Start of TEXT EXCERPT

Eric Seidel (no email)
Comment 30 Monday, September 20, 2010 6:48:23 PM UTC
Why won't it land it?
WebKit Commit Bot
Comment 31 Monday, September 20, 2010 6:55:57 PM UTC
Comment on attachment 62429 [details] Fix comments & keep old behavior for BNONE style Clearing flags on attachment: 62429 Committed r67862: <http://trac.webkit.org/changeset/67862>
Yong Li
Comment 32 Monday, September 20, 2010 6:56:52 PM UTC
Comment on attachment 58026 [details] Test case give a try...
Alexey Proskuryakov
Comment 33 Monday, September 20, 2010 7:01:49 PM UTC
"This" was the other patch, the one with test. I thought commit queue didn't like multiple patches per bug.
Yong Li
Comment 34 Monday, September 20, 2010 7:15:31 PM UTC
Comment on attachment 58026 [details] Test case commit queue says: Building and testing without the patch as a sanity check 5 minutes ago Unable to build and test patch I'll manually commit it
Eric Seidel (no email)

End of TEXT EXCERPT

#### [TASKS FOR THIS EXERCISE]
(a) Edit the bug thread excerpt starting with "WebKit Commit Bot" and going on through "patches per bug.", replacing "attachment" with "file".
(b) In the bug thread excerpt, shorten the comment starting "Comment on attachment 62429" while keeping its main facts.
The data that comes after this bug thread excerpt is not needed.

Start of STORED DATA

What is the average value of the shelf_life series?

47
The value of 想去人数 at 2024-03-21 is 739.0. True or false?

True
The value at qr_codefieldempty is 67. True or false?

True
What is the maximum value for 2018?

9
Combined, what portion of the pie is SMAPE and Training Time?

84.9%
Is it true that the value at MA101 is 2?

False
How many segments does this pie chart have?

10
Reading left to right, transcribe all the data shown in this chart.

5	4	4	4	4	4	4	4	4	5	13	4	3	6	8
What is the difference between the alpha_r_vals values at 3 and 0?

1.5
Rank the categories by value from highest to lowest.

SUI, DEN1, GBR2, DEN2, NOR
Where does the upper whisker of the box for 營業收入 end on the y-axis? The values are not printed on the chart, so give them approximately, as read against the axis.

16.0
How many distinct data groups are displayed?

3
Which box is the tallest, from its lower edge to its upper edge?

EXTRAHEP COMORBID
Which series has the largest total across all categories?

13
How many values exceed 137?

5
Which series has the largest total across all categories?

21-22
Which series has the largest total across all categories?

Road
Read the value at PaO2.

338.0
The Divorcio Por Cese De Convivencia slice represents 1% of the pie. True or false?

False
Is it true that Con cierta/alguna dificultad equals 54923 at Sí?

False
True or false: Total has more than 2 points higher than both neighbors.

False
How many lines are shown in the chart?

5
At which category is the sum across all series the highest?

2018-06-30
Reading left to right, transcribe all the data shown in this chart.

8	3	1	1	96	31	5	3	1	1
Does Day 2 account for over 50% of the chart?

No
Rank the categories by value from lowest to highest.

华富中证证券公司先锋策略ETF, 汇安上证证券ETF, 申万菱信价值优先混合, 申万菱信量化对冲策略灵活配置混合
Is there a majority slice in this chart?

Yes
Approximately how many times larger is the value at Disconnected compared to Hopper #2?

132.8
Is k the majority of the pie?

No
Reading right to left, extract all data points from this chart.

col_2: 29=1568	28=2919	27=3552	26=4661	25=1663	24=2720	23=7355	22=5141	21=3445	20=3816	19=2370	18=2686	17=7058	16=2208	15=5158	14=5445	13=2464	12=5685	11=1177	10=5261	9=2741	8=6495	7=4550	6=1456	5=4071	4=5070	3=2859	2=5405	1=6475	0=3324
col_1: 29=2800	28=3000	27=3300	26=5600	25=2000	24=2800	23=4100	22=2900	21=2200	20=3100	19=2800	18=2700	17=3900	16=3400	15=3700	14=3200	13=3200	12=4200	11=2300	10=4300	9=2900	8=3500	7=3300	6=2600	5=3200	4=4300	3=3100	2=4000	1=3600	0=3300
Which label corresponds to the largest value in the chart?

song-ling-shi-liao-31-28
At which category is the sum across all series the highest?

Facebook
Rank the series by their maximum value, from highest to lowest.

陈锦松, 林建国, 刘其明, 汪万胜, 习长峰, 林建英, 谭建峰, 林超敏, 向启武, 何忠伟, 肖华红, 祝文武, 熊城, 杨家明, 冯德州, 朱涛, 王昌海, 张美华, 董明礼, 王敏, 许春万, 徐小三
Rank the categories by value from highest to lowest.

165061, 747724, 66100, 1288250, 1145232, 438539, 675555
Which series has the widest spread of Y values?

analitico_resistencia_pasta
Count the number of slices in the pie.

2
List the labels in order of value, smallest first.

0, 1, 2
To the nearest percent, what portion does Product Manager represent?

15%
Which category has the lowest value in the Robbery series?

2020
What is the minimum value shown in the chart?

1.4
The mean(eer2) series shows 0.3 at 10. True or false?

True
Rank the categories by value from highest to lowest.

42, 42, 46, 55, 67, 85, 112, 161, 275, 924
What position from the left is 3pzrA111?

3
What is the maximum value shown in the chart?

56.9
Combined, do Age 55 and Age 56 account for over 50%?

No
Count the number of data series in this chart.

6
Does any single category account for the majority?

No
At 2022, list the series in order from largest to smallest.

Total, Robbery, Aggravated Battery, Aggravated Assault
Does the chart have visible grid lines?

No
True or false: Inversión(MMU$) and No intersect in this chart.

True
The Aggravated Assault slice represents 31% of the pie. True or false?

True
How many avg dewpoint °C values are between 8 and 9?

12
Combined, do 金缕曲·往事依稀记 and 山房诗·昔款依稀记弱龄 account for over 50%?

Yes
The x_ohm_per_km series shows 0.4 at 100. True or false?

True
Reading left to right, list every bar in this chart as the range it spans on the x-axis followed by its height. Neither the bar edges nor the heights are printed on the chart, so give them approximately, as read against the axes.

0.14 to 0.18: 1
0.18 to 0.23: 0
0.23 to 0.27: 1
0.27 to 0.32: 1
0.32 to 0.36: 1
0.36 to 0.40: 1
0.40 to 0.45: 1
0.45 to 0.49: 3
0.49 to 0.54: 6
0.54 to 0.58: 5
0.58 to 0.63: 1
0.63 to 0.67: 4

End of STORED DATA

#### [ANSWERS FOR THE EXERCISE]
(a)
WebKit Commit Bot
Comment 31 Monday, September 20, 2010 6:55:57 PM UTC
Comment on file 62429 [details] Fix comments & keep old behavior for BNONE style Clearing flags on file: 62429 Committed r67862: <http://trac.webkit.org/changeset/67862>
Yong Li
Comment 32 Monday, September 20, 2010 6:56:52 PM UTC
Comment on file 58026 [details] Test case give a try...
Alexey Proskuryakov
Comment 33 Monday, September 20, 2010 7:01:49 PM UTC
"This" was the other patch, the one with test. I thought commit queue didn't like multiple patches per bug.

(b) Attachment 62429 ("Fix comments & keep old behavior for BNONE style") had its flags cleared and was committed as r67862: <http://trac.webkit.org/changeset/67862>.